The first Igleheart/Santiago flick was Savage! (1973) followed by the semi-martial arts movie, Bamboo Gods & Iron Men (1974) which Santiago only produced. Opening with a dude smashing cinderblocks with his head, the movie introduces us to Igleheart playing Calvin Jefferson, a boxer who’s going to be the “next world champ” according to pretty much everyone he meets. He and his wife (played by Shirley Washington) go to Hong Kong (and later Manila) on their honeymoon where they buy a tacky statue in a souvenir shop and Calvin reveals he’s the cheapest man in the world when he balks at paying $50 for an antique statue and balks again over the $2 delivery charge to his hotel.

It turns out the statue contains a leather pouch that contains a substance that will change the world and a criminal gang wants to get their hands on it which leads to shots of Calvin and his wife racing across their front yard, stark naked, shouting “Bees! Bees, bees, bees, bees. Bees!” It’s sloppy and sleepy and ends with the discovery that the mystery substance inside the statue is nothing more than gunpowder.

Next, Santiago himself took the helm to direct Igleheart in the weirdly ambitious Death Force (1978) a Vietnam vet samurai movie with the Philippines standing in for ‘Nam and pretty much everywhere else on the planet. Iglehart plays a nice guy who just wants to get home from his tour of duty and get his hands on his wife. Unfortunately, his two friends want to eat a lot of pasta and become crime lords, so they murder him, dump his body, and take over LA. Their philosophy is “You like lasagna? You got lasagna. Enjoy yourself, huh?

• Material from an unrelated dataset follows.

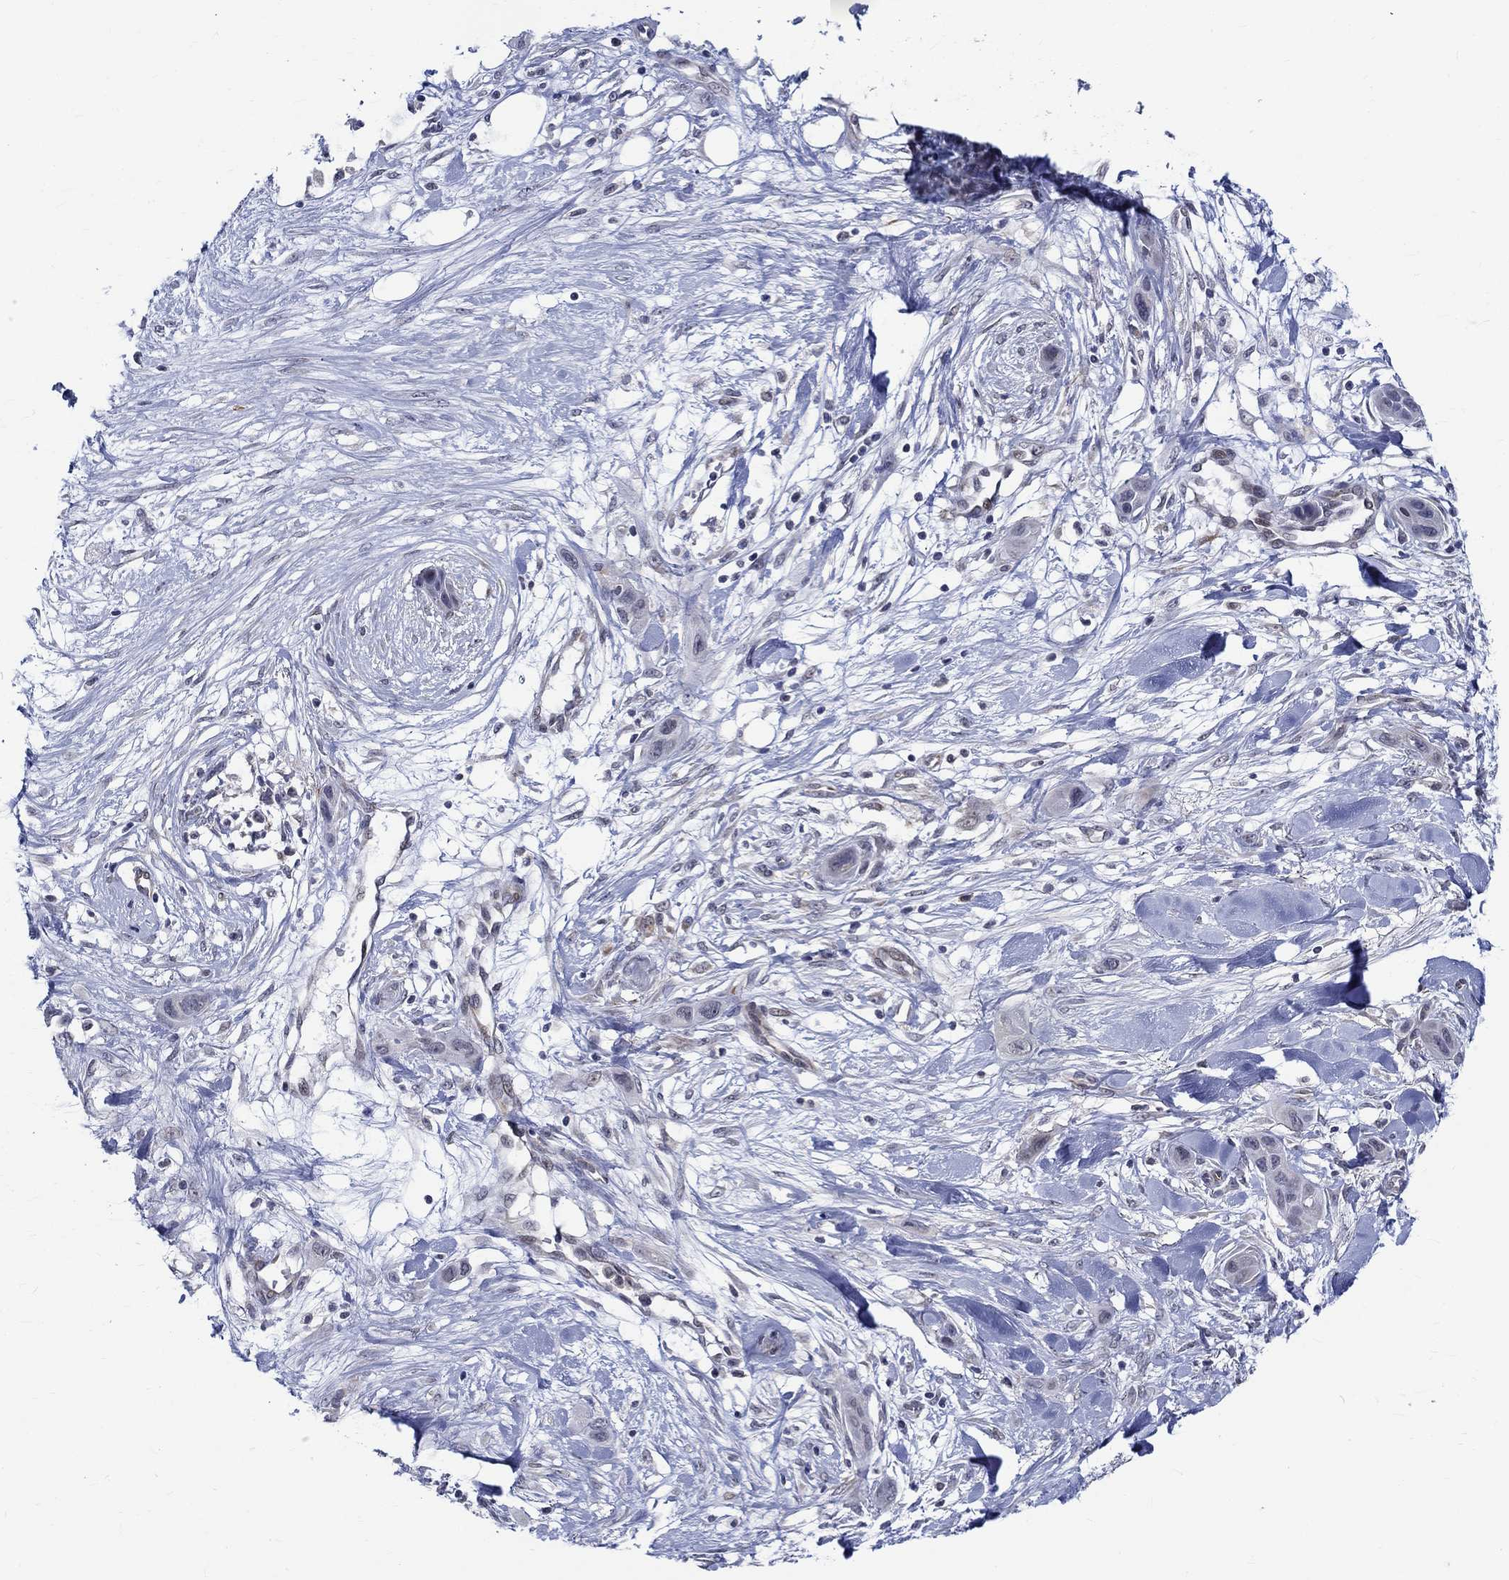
{"staining": {"intensity": "negative", "quantity": "none", "location": "none"}, "tissue": "skin cancer", "cell_type": "Tumor cells", "image_type": "cancer", "snomed": [{"axis": "morphology", "description": "Squamous cell carcinoma, NOS"}, {"axis": "topography", "description": "Skin"}], "caption": "Immunohistochemistry of squamous cell carcinoma (skin) reveals no expression in tumor cells.", "gene": "ST6GALNAC1", "patient": {"sex": "male", "age": 79}}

Life is short.” Iglehart washes up on an island where two Japanese soldiers left over from World War II teach him the way of the samurai and their philosophy is “You will not beome a man until you first become a child.” Almost two hours long, with decent action and a sprawling plot, it ends on a total bummer as these two philosophical schools work out their differences via samurai swords.

After this flick, Iglehart retired from film although he did have a son, James Monroe Iglehart, who became a Broadway star playing the genie in the original production of Aladdin.